In sede live Liscio Gelli diventa infine un radiodramma (che portate dal vivo insieme a Francesco Locane): come si sviluppa lo spettacolo?

“Si spengono le luci e si accende la radio: siamo sul primo canale di una fantomatica Radio Nazionale. Il conduttore ospita una band, per un programma di musica dal vivo. Sembra tutto normale, ma presto ci si accorgerà che tutti, band, musicisti e pubblico saranno prigionieri di una strana ucronia. Parte il radiodramma”.

Chiudiamo con una domanda sulla prima parte della vostra carriera. L’anno scorso avete festeggiato i 20 anni dalla nascita della band. Nonostante i cambi di formazione e gli anni di silenzio discografico, vogliamo fare un primo bilancio dell’attività dei Mariposa? Cosa è cambiato secondo voi negli ultimi 20 anni all’interno della musica, italiana e non?

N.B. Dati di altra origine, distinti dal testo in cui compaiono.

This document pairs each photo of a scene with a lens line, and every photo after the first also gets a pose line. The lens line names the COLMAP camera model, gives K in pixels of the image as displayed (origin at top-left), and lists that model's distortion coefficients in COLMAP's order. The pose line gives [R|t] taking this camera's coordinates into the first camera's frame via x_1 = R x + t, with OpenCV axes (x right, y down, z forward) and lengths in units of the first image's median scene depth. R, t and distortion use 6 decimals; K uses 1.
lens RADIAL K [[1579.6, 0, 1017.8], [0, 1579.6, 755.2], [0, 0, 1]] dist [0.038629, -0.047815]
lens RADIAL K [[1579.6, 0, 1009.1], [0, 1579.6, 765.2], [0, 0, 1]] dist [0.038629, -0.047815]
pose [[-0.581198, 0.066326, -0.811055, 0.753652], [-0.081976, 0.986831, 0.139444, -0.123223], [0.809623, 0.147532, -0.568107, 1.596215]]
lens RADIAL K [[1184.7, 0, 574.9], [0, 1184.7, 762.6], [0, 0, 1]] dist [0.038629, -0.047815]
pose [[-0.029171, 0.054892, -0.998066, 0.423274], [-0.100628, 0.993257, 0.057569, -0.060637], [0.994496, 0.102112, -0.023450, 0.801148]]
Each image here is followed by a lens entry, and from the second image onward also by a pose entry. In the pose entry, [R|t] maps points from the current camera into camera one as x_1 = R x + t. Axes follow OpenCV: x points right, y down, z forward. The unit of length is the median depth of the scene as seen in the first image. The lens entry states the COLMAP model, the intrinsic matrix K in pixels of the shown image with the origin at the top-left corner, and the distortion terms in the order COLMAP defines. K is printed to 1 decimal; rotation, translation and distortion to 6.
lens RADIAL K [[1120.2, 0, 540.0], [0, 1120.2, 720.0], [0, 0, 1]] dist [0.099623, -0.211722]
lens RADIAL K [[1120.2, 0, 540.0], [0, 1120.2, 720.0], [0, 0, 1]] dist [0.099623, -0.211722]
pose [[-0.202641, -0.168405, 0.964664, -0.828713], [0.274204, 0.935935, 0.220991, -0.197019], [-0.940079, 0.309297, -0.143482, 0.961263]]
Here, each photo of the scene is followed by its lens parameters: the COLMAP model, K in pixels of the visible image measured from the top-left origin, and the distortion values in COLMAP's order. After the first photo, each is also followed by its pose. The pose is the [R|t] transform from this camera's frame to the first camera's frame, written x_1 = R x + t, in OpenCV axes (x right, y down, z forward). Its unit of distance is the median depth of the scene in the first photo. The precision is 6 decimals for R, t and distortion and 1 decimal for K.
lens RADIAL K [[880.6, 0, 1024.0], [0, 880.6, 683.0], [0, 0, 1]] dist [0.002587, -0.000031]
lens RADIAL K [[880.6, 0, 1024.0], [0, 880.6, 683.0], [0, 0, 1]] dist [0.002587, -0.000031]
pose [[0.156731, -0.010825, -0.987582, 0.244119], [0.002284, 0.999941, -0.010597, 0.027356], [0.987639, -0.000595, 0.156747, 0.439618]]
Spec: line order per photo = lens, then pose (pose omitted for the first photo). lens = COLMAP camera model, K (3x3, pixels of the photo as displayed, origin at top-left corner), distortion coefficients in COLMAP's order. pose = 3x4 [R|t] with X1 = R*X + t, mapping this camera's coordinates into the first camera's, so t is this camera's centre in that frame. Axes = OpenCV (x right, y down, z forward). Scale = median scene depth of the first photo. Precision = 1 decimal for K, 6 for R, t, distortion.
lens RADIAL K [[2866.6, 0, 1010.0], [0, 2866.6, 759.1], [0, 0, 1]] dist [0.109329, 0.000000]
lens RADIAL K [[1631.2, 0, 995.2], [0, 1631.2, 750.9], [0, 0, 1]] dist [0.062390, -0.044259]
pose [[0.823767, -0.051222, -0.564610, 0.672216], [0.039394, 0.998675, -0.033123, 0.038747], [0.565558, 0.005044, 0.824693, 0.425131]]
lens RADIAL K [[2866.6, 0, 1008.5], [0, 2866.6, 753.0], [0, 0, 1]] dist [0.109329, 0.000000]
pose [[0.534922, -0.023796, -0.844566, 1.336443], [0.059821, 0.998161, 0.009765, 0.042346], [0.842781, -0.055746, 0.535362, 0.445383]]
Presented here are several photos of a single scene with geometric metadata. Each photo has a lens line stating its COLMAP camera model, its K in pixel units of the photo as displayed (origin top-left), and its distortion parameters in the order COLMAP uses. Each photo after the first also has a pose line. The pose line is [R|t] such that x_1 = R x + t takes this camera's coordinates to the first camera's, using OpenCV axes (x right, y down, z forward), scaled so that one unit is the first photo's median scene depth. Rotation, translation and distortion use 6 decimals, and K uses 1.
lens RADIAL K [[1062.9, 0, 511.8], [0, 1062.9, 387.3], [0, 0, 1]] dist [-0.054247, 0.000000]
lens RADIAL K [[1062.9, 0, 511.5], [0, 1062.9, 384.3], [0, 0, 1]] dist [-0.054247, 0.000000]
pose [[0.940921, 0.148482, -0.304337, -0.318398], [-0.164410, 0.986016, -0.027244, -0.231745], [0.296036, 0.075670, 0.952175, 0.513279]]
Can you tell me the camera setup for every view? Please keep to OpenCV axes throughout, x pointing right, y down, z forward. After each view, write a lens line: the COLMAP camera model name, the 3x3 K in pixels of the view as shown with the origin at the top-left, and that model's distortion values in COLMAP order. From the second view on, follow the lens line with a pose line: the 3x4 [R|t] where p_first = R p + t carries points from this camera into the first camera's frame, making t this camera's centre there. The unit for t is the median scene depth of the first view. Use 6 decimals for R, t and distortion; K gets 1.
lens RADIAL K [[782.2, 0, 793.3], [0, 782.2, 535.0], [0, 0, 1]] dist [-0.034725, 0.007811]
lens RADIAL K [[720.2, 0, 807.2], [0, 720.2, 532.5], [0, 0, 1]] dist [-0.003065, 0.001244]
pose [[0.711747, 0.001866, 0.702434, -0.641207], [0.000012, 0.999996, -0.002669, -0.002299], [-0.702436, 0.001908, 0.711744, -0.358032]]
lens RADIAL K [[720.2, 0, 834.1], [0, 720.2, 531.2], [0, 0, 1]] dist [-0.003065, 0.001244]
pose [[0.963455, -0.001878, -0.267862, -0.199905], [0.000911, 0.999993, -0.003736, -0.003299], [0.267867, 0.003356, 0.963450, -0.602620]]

“Il bilancio è ancora da chiudere. Se abbiamo sentito il desiderio di riprendere il cammino è forse perché non potevamo chiudere il conto. Fin qui, quello parziale, è che i Mariposa hanno insegnato a noi stessi come fare i musicisti, anche se alcuni di noi lo fanno come professione, altri sono tornati al nobile diletto. Ma tutti in qualche modo abbiamo iniziato da qui, da questa band e dai nostri dischi. Cosa è cambiato invece della musica italiana, e non? Troppo ampio il campo e si rischia di dire banalità, anche perché in questi ultimi 20 anni abbiamo visto evolversi e morire ogni genere di supporto alla diffusione della musica (liquida), ma non abbiamo visto altrettanta vitalità in un ambiente come lo studio di registrazione, ad esempio. In Italia è appena terminato Sanremo e da qualche parte si legge che i risultati finali delle ultime edizioni riallineerebbero la musica di Sanremo con quella del “Paese Reale”. Probabilmente è vero, non riusciamo a dire se questo sia un bene o un male per la musica, però. O, più che per la musica, per le voci fuori dal coro. Coloro che “non si legano a questa schiera, morranno pecora nera”, per dirla con il buon vecchio Guccini”.